Upon payment, I immediately left the woman and took the bottle of Wizard Water© to the engine car. I poured its contents into the boiler. The locomotive picked up speed and arrived in Atlanta within 30 minutes! The woman’s personal physician was waiting at the station, and he safely delivered to her a healthy baby girl. The parents expressed to me their extreme gratitude.
This so impressed the engineer that he bought my entire supply of Wizard Water©. I warned him to use it sparingly.
Unfortunately, the engineer disregarded my advice. I later heard that the train broke the speed record for the Savannah-Atlanta run, but was unable to slow down at stations or for stray cattle.
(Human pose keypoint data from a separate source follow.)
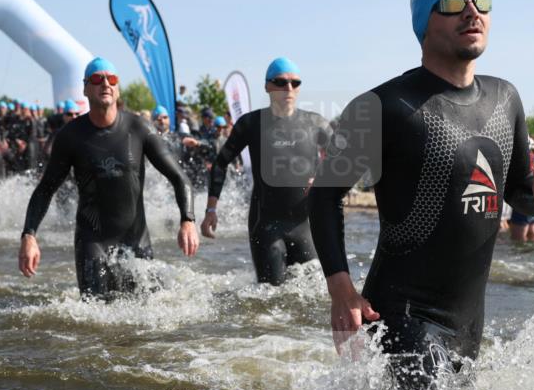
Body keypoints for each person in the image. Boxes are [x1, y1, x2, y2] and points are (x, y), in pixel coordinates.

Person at [308, 0, 534, 390]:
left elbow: (518, 190)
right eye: (453, 3)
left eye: (481, 1)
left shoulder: (505, 98)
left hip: (469, 326)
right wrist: (341, 288)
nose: (472, 12)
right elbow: (323, 195)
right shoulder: (382, 107)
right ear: (423, 23)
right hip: (403, 318)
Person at [18, 57, 199, 297]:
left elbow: (179, 177)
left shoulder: (140, 129)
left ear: (118, 88)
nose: (105, 83)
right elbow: (45, 189)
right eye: (97, 79)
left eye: (111, 79)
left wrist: (187, 220)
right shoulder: (70, 136)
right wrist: (29, 235)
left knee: (147, 314)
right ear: (85, 88)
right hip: (93, 244)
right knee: (96, 317)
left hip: (137, 242)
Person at [202, 57, 330, 285]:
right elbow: (220, 163)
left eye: (295, 83)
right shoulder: (251, 123)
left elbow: (343, 157)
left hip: (305, 226)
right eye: (280, 82)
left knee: (314, 295)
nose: (288, 88)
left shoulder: (315, 123)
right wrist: (211, 209)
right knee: (270, 298)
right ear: (267, 86)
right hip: (266, 225)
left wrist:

One stationmaster who had the wits to observe the secondhand on his pocketwatch estimated that the locomotive reached an unprecedented 91 miles per hour as it roared through town, just before it jumped the track. The United States Postal Service sued the train’s owner for misdelivery of mail, and several farmers also sued for the replacement of some prize bulls and a long stretch of fence. The engineer lost his job. I had to leave the state for a while.
Let this be a lesson to engineers and boiler operators alike! I deeply regret belated mail delivery and the loss of farm life through misuse of my product. (It's nice to know, however, that somewhere in Atlanta there is a little girl who bears the middle name of “Doc”.)